INSTRUCTIONS FOR THE TASK:
Repeat the records exactly, with one exception: no images.
-- MATERIAL TO PROCESS follows --
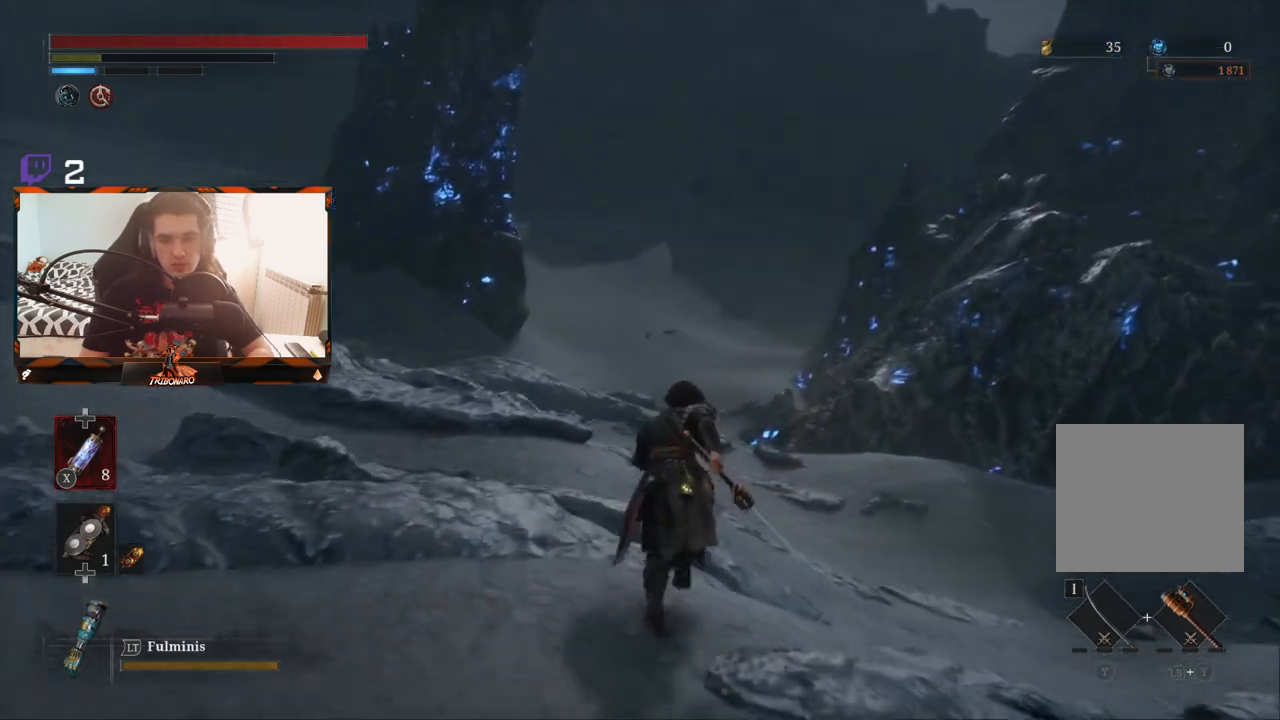
{"buttons": ["B"], "left_stick": "up", "right_stick": "center", "events": []}
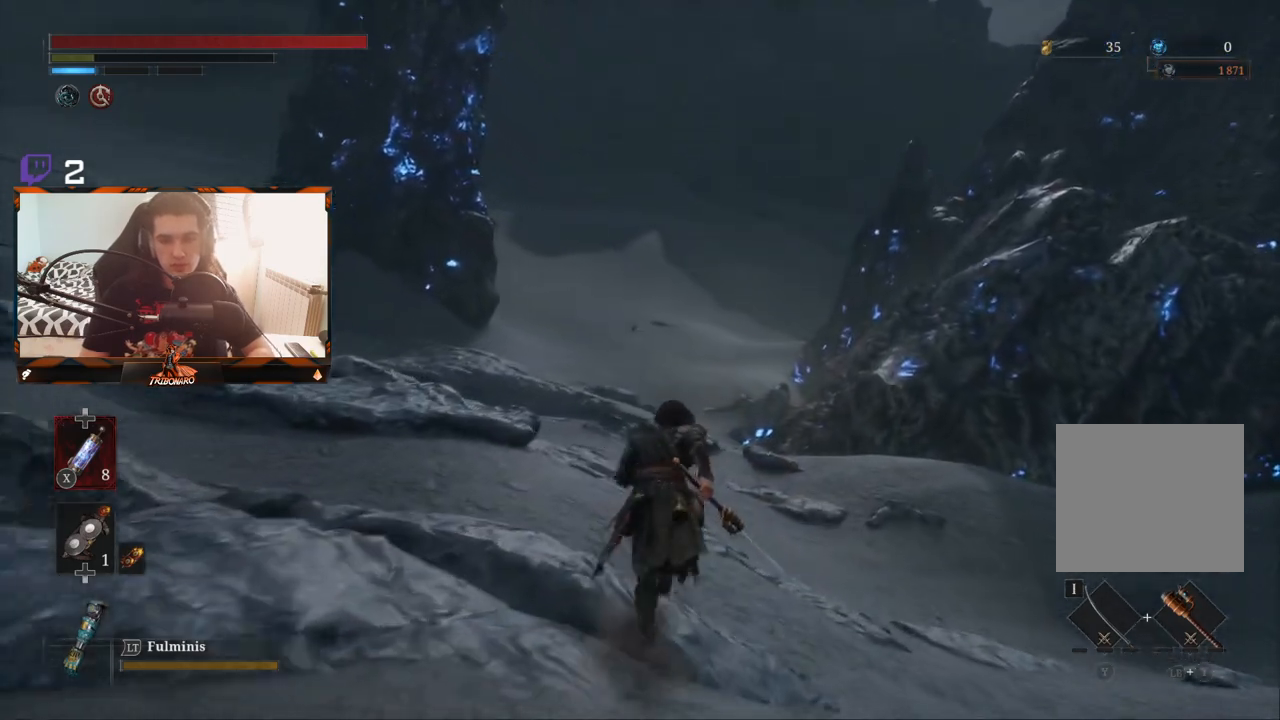
{"buttons": ["B"], "left_stick": "up", "right_stick": "center", "events": []}
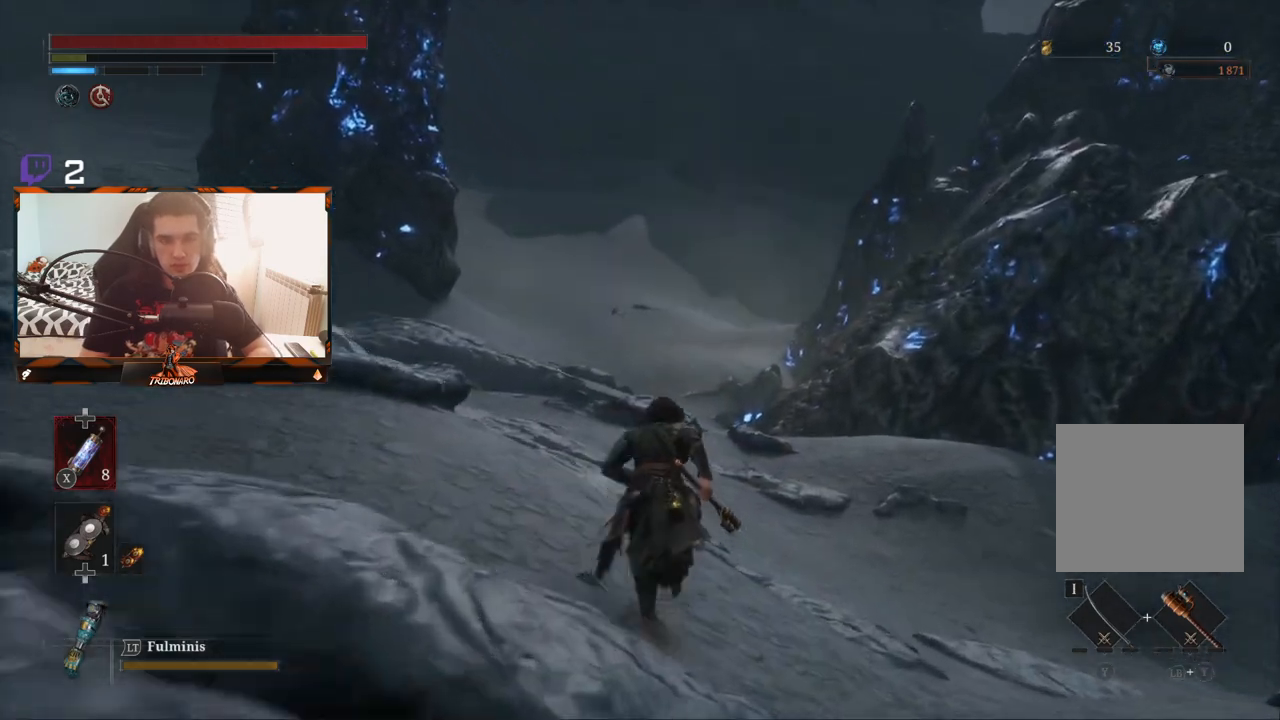
{"buttons": ["B"], "left_stick": "up", "right_stick": "center"}
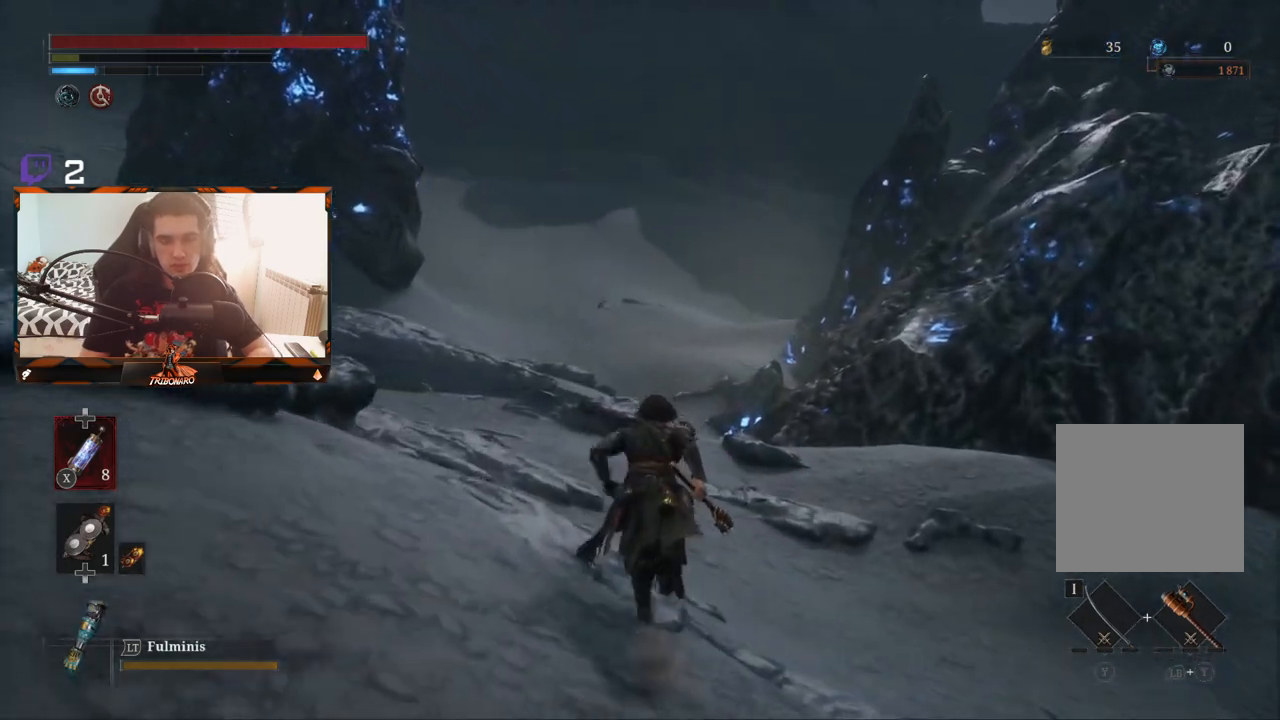
{"buttons": ["B"], "left_stick": "up", "right_stick": "center", "events": []}
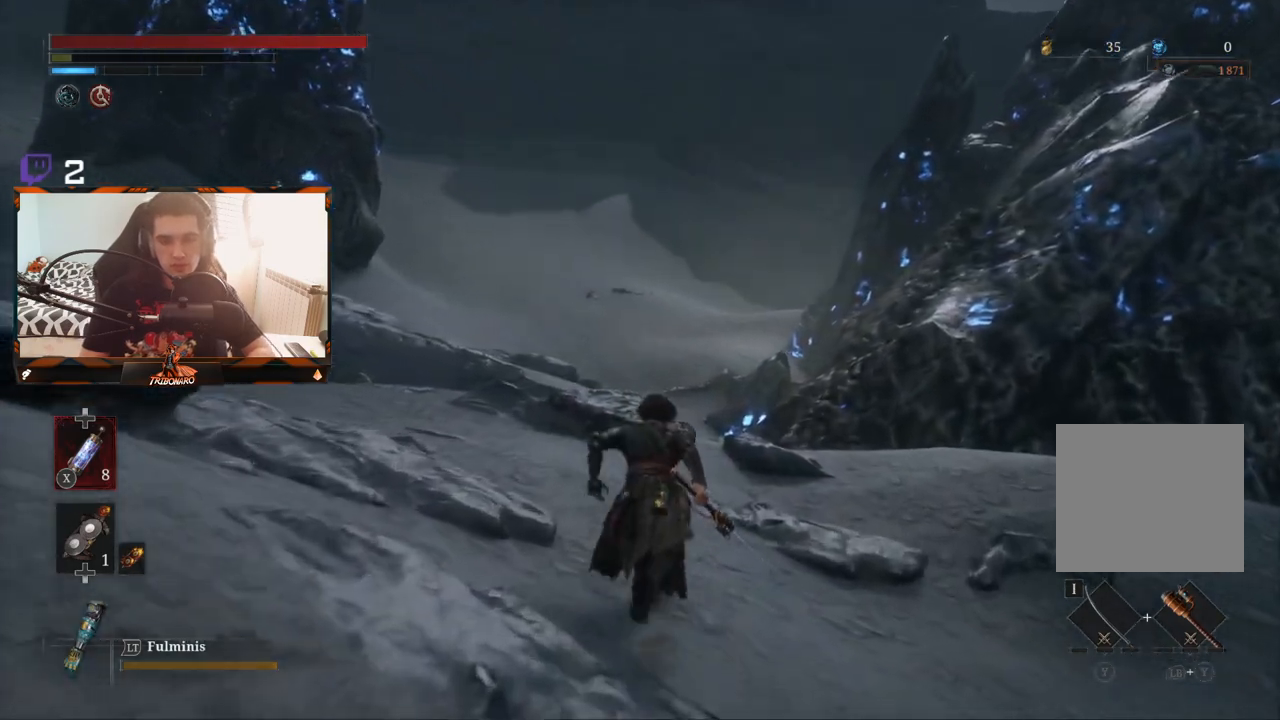
{"buttons": ["B"], "left_stick": "up", "right_stick": "center", "events": []}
-- MATERIAL TO PROCESS concluded --
OUTPUT FOR THIS TASK:
{"buttons": ["B"], "left_stick": "up", "right_stick": "center", "events": []}
{"buttons": ["B"], "left_stick": "up", "right_stick": "center", "events": []}
{"buttons": ["B"], "left_stick": "up", "right_stick": "center"}
{"buttons": ["B"], "left_stick": "up", "right_stick": "center", "events": []}
{"buttons": ["B"], "left_stick": "up", "right_stick": "center", "events": []}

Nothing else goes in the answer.